### RECORDED DATA ###

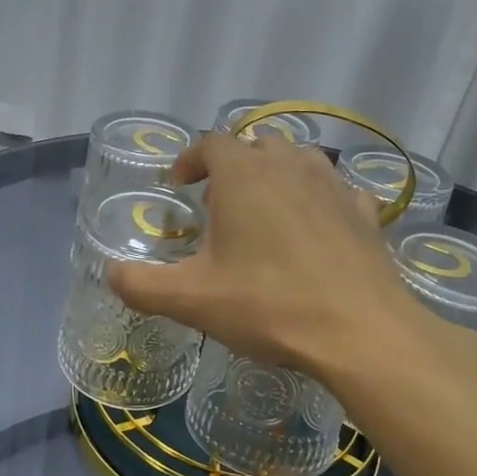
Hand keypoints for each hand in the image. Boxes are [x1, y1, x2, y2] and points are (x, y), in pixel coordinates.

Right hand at [107, 132, 476, 396]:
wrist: (360, 332)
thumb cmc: (268, 305)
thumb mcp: (191, 300)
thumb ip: (141, 285)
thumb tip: (111, 273)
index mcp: (243, 175)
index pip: (210, 143)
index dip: (190, 160)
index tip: (180, 187)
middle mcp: (289, 166)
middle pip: (256, 145)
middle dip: (233, 166)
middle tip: (220, 205)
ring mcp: (334, 185)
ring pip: (299, 160)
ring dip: (276, 176)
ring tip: (266, 213)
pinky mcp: (365, 212)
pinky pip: (337, 189)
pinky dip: (319, 200)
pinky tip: (316, 230)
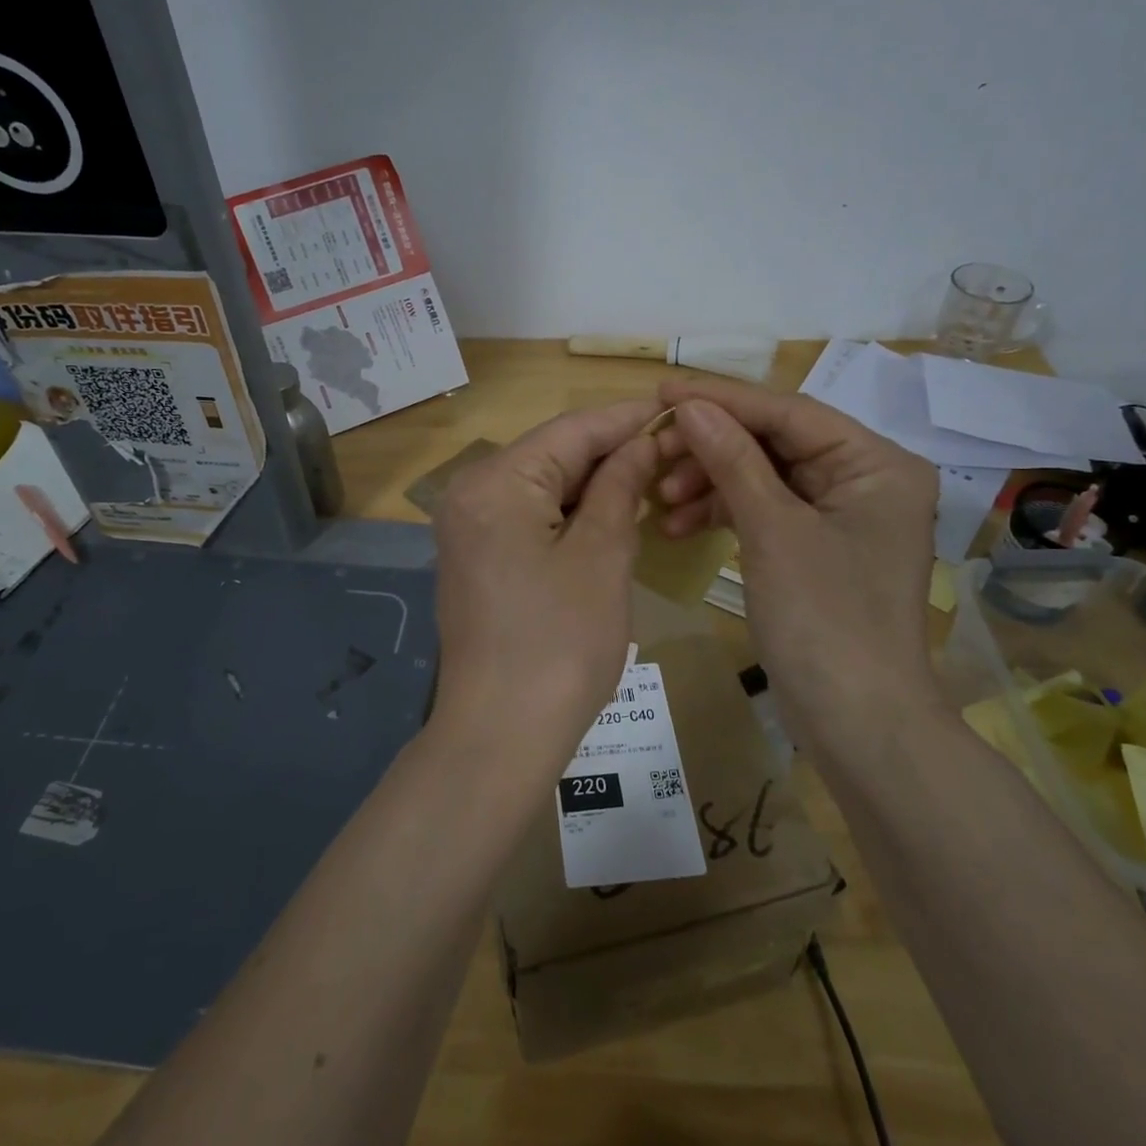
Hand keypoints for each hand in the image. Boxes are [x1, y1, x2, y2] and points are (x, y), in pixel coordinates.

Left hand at [431, 400, 660, 772]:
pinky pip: (528, 517)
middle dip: (611, 452)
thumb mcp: (602, 556)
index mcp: (495, 482)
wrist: (501, 735)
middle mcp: (471, 494)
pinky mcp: (476, 558)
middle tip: (673, 451)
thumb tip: (640, 443)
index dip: (626, 419)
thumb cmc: (560, 644)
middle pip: (552, 455)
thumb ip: (620, 487)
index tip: (677, 410)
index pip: (571, 430)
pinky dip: (569, 514)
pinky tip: (610, 517)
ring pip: (541, 486)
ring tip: (652, 481)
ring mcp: (468, 528)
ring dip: (593, 485)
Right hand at [651, 378, 940, 740]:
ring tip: (659, 502)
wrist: (858, 724)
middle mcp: (865, 480)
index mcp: (876, 464)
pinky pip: (765, 512)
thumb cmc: (825, 620)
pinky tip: (679, 527)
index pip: (789, 413)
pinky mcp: (817, 547)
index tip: (662, 390)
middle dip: (711, 451)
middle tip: (653, 454)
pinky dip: (724, 515)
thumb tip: (689, 405)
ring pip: (764, 478)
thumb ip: (732, 460)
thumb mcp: (773, 532)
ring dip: (711, 485)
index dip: (722, 401)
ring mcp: (841, 516)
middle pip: (775, 444)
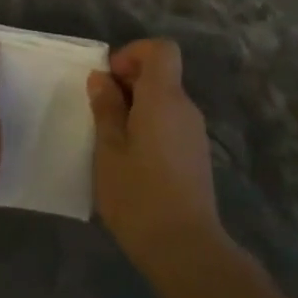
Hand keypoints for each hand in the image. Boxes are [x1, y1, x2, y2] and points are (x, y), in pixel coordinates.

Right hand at [89, 39, 228, 275]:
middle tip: (100, 114)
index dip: (133, 54)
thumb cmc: (138, 195)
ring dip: (137, 108)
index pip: (161, 49)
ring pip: (165, 102)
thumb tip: (103, 78)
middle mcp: (186, 108)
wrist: (185, 248)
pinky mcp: (196, 156)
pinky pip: (171, 124)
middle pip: (162, 75)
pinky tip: (131, 161)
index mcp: (164, 98)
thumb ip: (106, 109)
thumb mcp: (109, 150)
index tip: (109, 80)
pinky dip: (149, 128)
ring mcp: (195, 133)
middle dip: (129, 83)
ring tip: (110, 141)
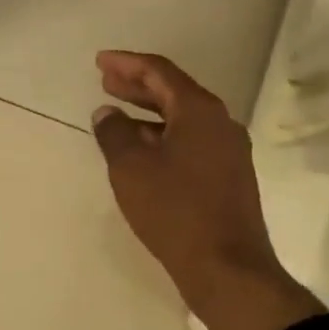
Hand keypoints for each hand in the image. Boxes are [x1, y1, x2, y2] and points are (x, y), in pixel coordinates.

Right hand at [91, 50, 323, 329]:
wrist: (227, 268)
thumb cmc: (175, 210)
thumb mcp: (131, 167)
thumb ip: (114, 133)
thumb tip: (107, 113)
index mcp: (200, 111)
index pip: (160, 72)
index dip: (127, 63)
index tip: (100, 61)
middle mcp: (220, 124)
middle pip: (174, 92)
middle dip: (138, 85)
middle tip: (106, 82)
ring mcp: (228, 152)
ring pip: (182, 119)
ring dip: (148, 113)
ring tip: (118, 115)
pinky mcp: (228, 178)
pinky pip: (190, 142)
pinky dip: (162, 137)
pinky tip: (142, 152)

###

**YOUR TASK**
Every record is to be reproduced exactly, with no pictures included.

**WRITTEN ANSWER**
Hand keypoints for each hand in the image. Boxes are [x1, y1, x2, y2] and points are (x, y), in pixel coordinates.

Right hand at [107, 132, 476, 396]:
wrist: (360, 332)
thumb cmc: (268, 305)
thumb mcp: (191, 300)
thumb ip: (141, 285)
thumb tip: (111, 273)
index mcp: (243, 175)
index pip: (210, 143)
index dip: (190, 160)
index tip: (180, 187)
middle mcp: (289, 166)
middle pip: (256, 145)
middle dip: (233, 166)
middle tip: (220, 205)
ring mcp: (334, 185)
ring pip: (299, 160)
ring dip: (276, 176)
ring tip: (266, 213)
pinky mcp: (365, 212)
pinky pip: (337, 189)
pinky dip: (319, 200)
pinky tip: (316, 230)
Hand keypoints for each hand in the image. Boxes are [x1, y1, x2, y2] and points are (x, y), in pixel coordinates.

Left hand at [431, 400, 660, 772]:
pinky pip: (528, 517)
middle dip: (611, 452)
thumb mcp: (602, 556)
index mcp: (495, 482)
wrist: (501, 735)
middle mcp: (471, 494)
pinky mcp: (476, 558)
middle tip: (673, 451)
thumb tip: (640, 443)
index dip: (626, 419)
thumb cmc: (560, 644)
middle pip: (552, 455)
thumb ip: (620, 487)
index tip: (677, 410)
index pip: (571, 430)
pinky dip: (569, 514)
pinky tip: (610, 517)
ring pip: (541, 486)
ring tip: (652, 481)
ring mcp: (468, 528)
ring dip: (593, 485)
Right hand at [651, 378, 940, 740]:
ring tip: (659, 502)
wrist: (858, 724)
middle mcp: (865, 480)
index mcp: (876, 464)
pinky pip: (765, 512)
thumb cmc: (825, 620)
pinky tip: (679, 527)
index pip: (789, 413)
pinky mcp: (817, 547)
index tip: (662, 390)
middle dip: (711, 451)
middle tip: (653, 454)
pinky dip: (724, 515)
thumb tip: (689, 405)
ring pip: (764, 478)
thumb ip: (732, 460)
thumb mcp: (773, 532)
ring dip: (711, 485)
index dip: (722, 401)
ring mcp: (841, 516)
middle pip: (775, 444)
Hand keypoints for each hand in the image. Boxes are [x1, y1, x2, y2] and points are (x, y), in pixel coordinates.

Right hand at [89, 39, 228, 275]:
middle tip: (100, 114)
index dip: (133, 54)
thumb cmc: (138, 195)
ring dip: (137, 108)
index pip: (161, 49)
ring pip: (165, 102)
thumb tip: (103, 78)
middle mcp: (186, 108)
wrist: (185, 248)
pinky mcp: (196, 156)
pinky pip: (171, 124)
middle pip: (162, 75)
pinky tip: (131, 161)
index mcp: (164, 98)
thumb ip: (106, 109)
thumb mcp: (109, 150)
index tip: (109, 80)
pinky dip: (149, 128)
ring mcp: (195, 133)
middle dip: (129, 83)
ring tip: (110, 141)
Hand keypoints for each hand in the image. Boxes are [x1, y1, x2, y2] and points are (x, y), in pixel coordinates.

Right hand at [91, 50, 323, 329]:
wrist: (227, 268)
thumb cmc: (175, 210)
thumb mcp: (131, 167)
thumb ip: (114, 133)
thumb tip: (107, 113)
index mcp: (200, 111)
index pip: (160, 72)
index dip: (127, 63)
index tip: (100, 61)
middle mcp: (220, 124)
middle pip: (174, 92)
middle dip: (138, 85)
middle tip: (106, 82)
ring mcp: (228, 152)
ring pip: (182, 119)
ring dip: (148, 113)
ring tip: (118, 115)
pinky mcp: (228, 178)
pinky pip: (190, 142)
pinky dip: (162, 137)
pinky tip: (142, 152)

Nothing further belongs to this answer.